EXERCISE DESCRIPTION: Give a faithful, exact copy of all entries, minus the images.

++++ DATA SUPPLIED

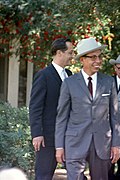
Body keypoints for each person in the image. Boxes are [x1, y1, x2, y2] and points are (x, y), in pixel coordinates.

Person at [55, 37, 120, 180]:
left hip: (102, 144)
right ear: (82, 60)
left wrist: (116, 144)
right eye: (93, 57)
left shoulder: (108, 82)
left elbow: (115, 116)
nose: (98, 61)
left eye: (99, 57)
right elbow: (62, 117)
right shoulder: (69, 83)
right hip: (74, 143)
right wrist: (59, 146)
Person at [29, 38, 73, 180]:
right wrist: (37, 134)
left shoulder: (70, 75)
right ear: (59, 52)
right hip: (47, 138)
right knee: (44, 175)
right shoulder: (43, 75)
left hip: (69, 136)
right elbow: (35, 107)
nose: (72, 56)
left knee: (76, 173)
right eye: (70, 52)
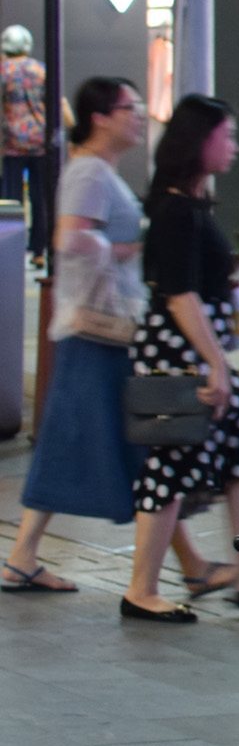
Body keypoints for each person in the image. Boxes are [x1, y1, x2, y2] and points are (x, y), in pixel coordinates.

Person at [122, 97, 239, 621]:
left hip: (189, 347)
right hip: (180, 353)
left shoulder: (188, 205)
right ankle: (141, 589)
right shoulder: (177, 209)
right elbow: (180, 294)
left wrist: (237, 262)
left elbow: (197, 281)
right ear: (200, 141)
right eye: (226, 135)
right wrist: (214, 363)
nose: (232, 146)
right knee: (171, 462)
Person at [5, 78, 147, 594]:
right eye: (130, 108)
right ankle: (22, 555)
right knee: (94, 440)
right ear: (102, 116)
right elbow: (70, 237)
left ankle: (23, 554)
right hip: (94, 329)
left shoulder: (99, 170)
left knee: (115, 443)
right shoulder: (89, 171)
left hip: (100, 330)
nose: (140, 116)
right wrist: (123, 250)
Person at [2, 24, 52, 266]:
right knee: (40, 197)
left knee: (11, 199)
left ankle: (12, 249)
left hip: (11, 143)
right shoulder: (40, 69)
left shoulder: (3, 70)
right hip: (40, 142)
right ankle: (39, 250)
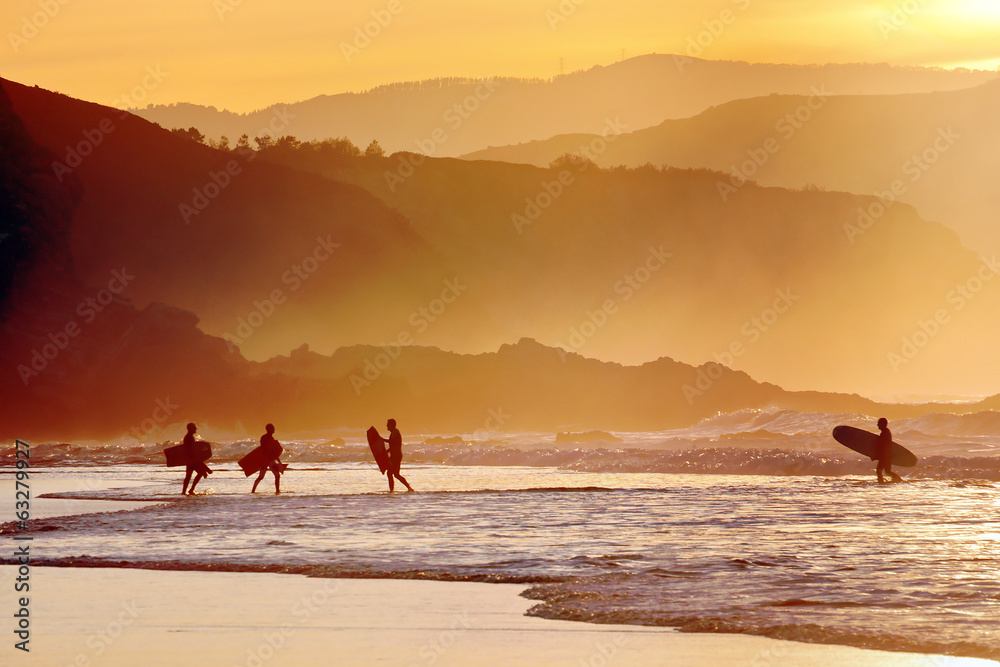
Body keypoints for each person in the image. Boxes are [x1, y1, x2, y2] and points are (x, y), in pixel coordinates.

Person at [381, 418, 414, 493]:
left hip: (396, 456)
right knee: (394, 474)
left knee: (393, 474)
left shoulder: (395, 432)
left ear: (391, 425)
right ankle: (407, 488)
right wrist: (387, 451)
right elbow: (394, 445)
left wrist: (382, 439)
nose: (386, 426)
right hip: (395, 456)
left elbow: (392, 442)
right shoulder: (393, 432)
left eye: (388, 424)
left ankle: (394, 490)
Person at [251, 423, 285, 494]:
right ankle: (277, 490)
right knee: (275, 475)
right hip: (268, 460)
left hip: (265, 459)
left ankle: (253, 490)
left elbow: (268, 450)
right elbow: (270, 450)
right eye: (272, 428)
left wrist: (278, 461)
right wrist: (278, 461)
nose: (274, 429)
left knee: (261, 476)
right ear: (269, 429)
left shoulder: (264, 437)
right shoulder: (268, 438)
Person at [181, 422, 212, 495]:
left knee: (188, 476)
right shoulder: (189, 438)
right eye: (194, 427)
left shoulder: (188, 437)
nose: (196, 428)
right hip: (192, 460)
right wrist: (206, 468)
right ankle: (190, 490)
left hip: (189, 460)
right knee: (199, 473)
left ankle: (185, 491)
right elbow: (192, 452)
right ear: (190, 429)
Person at [875, 417, 902, 484]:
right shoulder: (886, 432)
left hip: (885, 455)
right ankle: (899, 480)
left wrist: (879, 455)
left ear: (883, 424)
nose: (877, 425)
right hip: (887, 455)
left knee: (879, 470)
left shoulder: (885, 433)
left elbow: (883, 445)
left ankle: (881, 482)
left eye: (879, 423)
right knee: (887, 471)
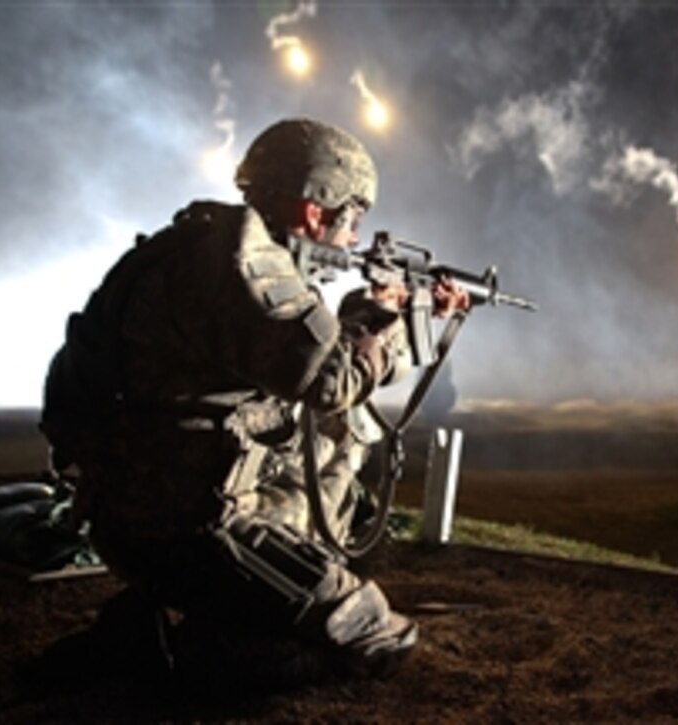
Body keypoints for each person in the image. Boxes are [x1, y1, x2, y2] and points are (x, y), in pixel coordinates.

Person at [39, 118, 468, 693]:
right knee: (375, 637)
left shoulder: (194, 246)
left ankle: (173, 618)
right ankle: (162, 658)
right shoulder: (244, 261)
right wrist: (389, 321)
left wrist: (372, 316)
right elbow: (330, 381)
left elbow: (296, 368)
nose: (352, 242)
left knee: (342, 428)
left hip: (132, 512)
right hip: (190, 528)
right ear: (316, 211)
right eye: (352, 221)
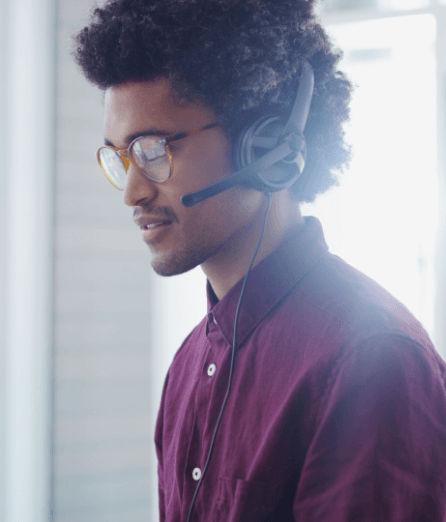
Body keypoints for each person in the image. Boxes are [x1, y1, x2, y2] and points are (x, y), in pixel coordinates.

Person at [74, 0, 446, 520]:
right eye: (122, 157)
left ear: (265, 146)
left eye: (153, 148)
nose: (132, 191)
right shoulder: (188, 365)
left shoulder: (371, 360)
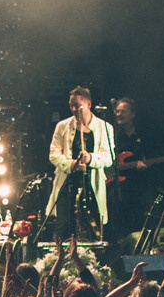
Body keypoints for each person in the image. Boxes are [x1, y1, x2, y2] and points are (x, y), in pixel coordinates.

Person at [46, 87, 115, 245]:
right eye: (71, 105)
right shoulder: (62, 126)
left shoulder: (105, 127)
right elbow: (53, 155)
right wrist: (72, 165)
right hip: (67, 185)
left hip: (91, 186)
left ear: (89, 104)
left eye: (77, 105)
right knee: (63, 226)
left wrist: (91, 159)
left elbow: (108, 158)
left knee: (92, 228)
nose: (74, 109)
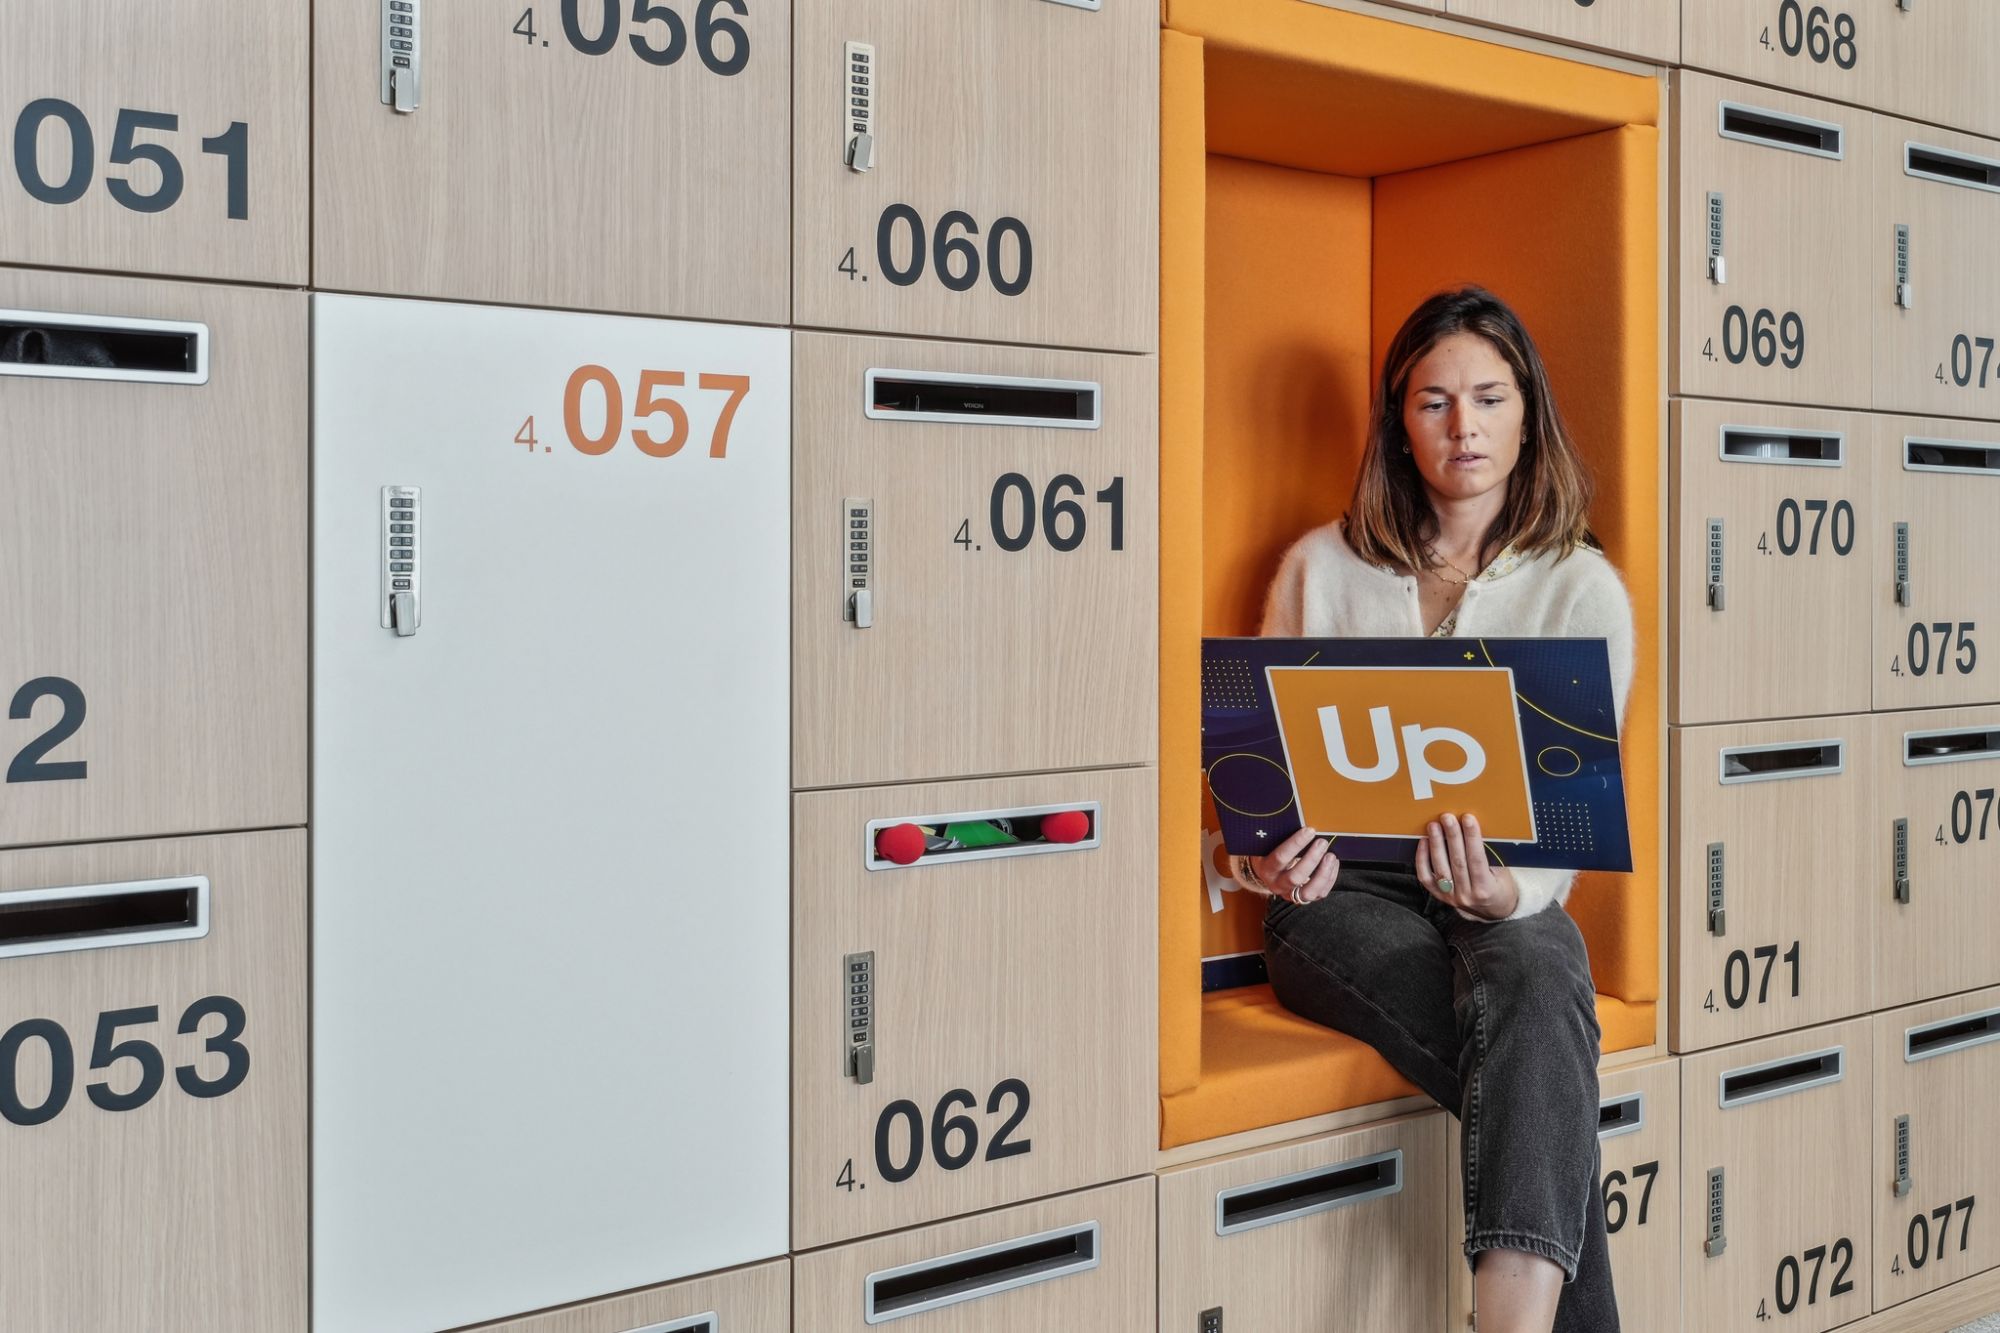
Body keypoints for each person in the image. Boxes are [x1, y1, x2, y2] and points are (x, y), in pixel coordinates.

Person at [1230, 285, 1636, 1333]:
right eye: (1433, 402)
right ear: (1397, 422)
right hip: (1342, 900)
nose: (1464, 427)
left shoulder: (1583, 590)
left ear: (1527, 416)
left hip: (1496, 892)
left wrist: (1506, 891)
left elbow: (1560, 832)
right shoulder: (1318, 567)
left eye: (1490, 398)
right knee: (1541, 1052)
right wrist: (1267, 860)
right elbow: (1251, 797)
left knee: (1535, 974)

++++++++

YOUR SOLUTION:
Body keypoints for each person in the image. Boxes are [x1, y1, x2, y2] and points are (x, y), in pixel coordinates.

Person at [55, 37, 120, 180]:
left hip: (102, 144)
right ear: (82, 60)
left wrist: (116, 144)
right eye: (93, 57)
left shoulder: (108, 82)
left elbow: (115, 116)
nose: (98, 61)
left eye: (99, 57)
right elbow: (62, 117)
right shoulder: (69, 83)
right hip: (74, 143)
right wrist: (59, 146)
Person at [29, 38, 73, 180]:
right wrist: (37, 134)
left shoulder: (70, 75)
right ear: (59, 52)
right hip: (47, 138)
right knee: (44, 175)
right shoulder: (43, 75)
left hip: (69, 136)
right elbow: (35, 107)
nose: (72, 56)
left knee: (76, 173)
right eye: (70, 52)
Body keypoints for each person in the image. Boxes are [x1, y1, x2, y2] and points are (x, y), in pixel coordinates.

Person at [122, 97, 239, 621]:
left hip: (189, 347)
right hip: (180, 353)
left shoulder: (188, 205)
right ankle: (141, 589)
right shoulder: (177, 209)
right elbow: (180, 294)
left wrist: (237, 262)
left elbow: (197, 281)
right ear: (200, 141)
right eye: (226, 135)
right wrist: (214, 363)
nose: (232, 146)
right knee: (171, 462)
Person at [5, 78, 147, 594]:
right eye: (130, 108)
right ankle: (22, 555)
right knee: (94, 440)
right ear: (102, 116)
right elbow: (70, 237)
left ankle: (23, 554)
right hip: (94, 329)
left shoulder: (99, 170)
left knee: (115, 443)
right shoulder: (89, 171)
left hip: (100, 330)
nose: (140, 116)
right wrist: (123, 250)
Person at [2, 24, 52, 266]:
right knee: (40, 197)
left knee: (11, 199)
left ankle: (12, 249)
left hip: (11, 143)
right shoulder: (40, 69)
left shoulder: (3, 70)
right hip: (40, 142)
right ankle: (39, 250)
Body keypoints for each person in the image. Boxes are [x1, y1, x2, y2] and points are (x, y), in pixel coordinates.

Person at [381, 418, 414, 493]:
left hip: (396, 456)
right knee: (394, 474)
left knee: (393, 474)
left shoulder: (395, 432)
left ear: (391, 425)
right ankle: (407, 488)
right wrist: (387, 451)
right elbow: (394, 445)
left wrist: (382, 439)
nose: (386, 426)
right hip: (395, 456)
left elbow: (392, 442)
right shoulder: (393, 432)
left eye: (388, 424)
left ankle: (394, 490)
Person at [251, 423, 285, 494]:
right ankle: (277, 490)
right knee: (275, 475)
right hip: (268, 460)
left hip: (265, 459)
left ankle: (253, 490)
left elbow: (268, 450)
right elbow: (270, 450)
right eye: (272, 428)
left wrist: (278, 461)
right wrist: (278, 461)
nose: (274, 429)
left knee: (261, 476)
right ear: (269, 429)
left shoulder: (264, 437)
right shoulder: (268, 438)
Person at [181, 422, 212, 495]:
left knee: (188, 476)
right shoulder: (189, 438)
right eye: (194, 427)
left shoulder: (188, 437)
nose: (196, 428)
right hip: (192, 460)
right wrist: (206, 468)
right ankle: (190, 490)
left hip: (189, 460)
right knee: (199, 473)
left ankle: (185, 491)
right elbow: (192, 452)
right ear: (190, 429)
Person at [875, 417, 902, 484]:
right shoulder: (886, 432)
left hip: (885, 455)
right ankle: (899, 480)
left wrist: (879, 455)
left ear: (883, 424)
nose: (877, 425)
right hip: (887, 455)
left knee: (879, 470)
left shoulder: (885, 433)
left elbow: (883, 445)
left ankle: (881, 482)
left eye: (879, 423)
right knee: (887, 471)
Body keypoints for each person in the image. Boxes are [x1, y1, x2, y2] and points are (x, y), in pixel coordinates.

Person at [39, 118, 468, 693]:
right knee: (375, 637)
left shoulder: (194, 246)
left ankle: (173, 618)
right ankle: (162, 658)
right shoulder: (244, 261)
right wrist: (389, 321)
left wrist: (372, 316)
right elbow: (330, 381)
left elbow: (296, 368)
nose: (352, 242)
left knee: (342, 428)
left hip: (132, 512)
right hip: (190, 528)
right ear: (316, 211)
right eye: (352, 221)
Body keypoints for each person in the image. Boxes are [x1, y1, x2, y2] and points are (x, y), in pixel coordinates.

Person at [74, 0, 446, 520]:
right eye: (122, 157)
left ear: (265, 146)
left eye: (153, 148)
nose: (132, 191)
right shoulder: (188, 365)
left shoulder: (371, 360)
Body keypoints for each person in the image. Boxes are [x1, y1, x2, y2] and points are (x, y), in pixel coordinates.

Person at [46, 87, 115, 245]:
right eye: (71, 105)
right shoulder: (62, 126)
left shoulder: (105, 127)
right elbow: (53, 155)
right wrist: (72, 165)
right hip: (67, 185)
left hip: (91, 186)
left ear: (89, 104)
left eye: (77, 105)
right knee: (63, 226)
left wrist: (91, 159)
left elbow: (108, 158)
left knee: (92, 228)
nose: (74, 109)
Body keypoints for each person in the image. Boxes are [x1, y1, x2, y2] and points are (x, y), in pixel coordinates.

Person at [1230, 285, 1636, 1333]:
right eye: (1433, 402)
right ear: (1397, 422)
right hip: (1342, 900)
nose: (1464, 427)
left shoulder: (1583, 590)
left ear: (1527, 416)
left hip: (1496, 892)
left wrist: (1506, 891)
left elbow: (1560, 832)
right shoulder: (1318, 567)
left eye: (1490, 398)
right knee: (1541, 1052)
right wrist: (1267, 860)
right elbow: (1251, 797)
left knee: (1535, 974)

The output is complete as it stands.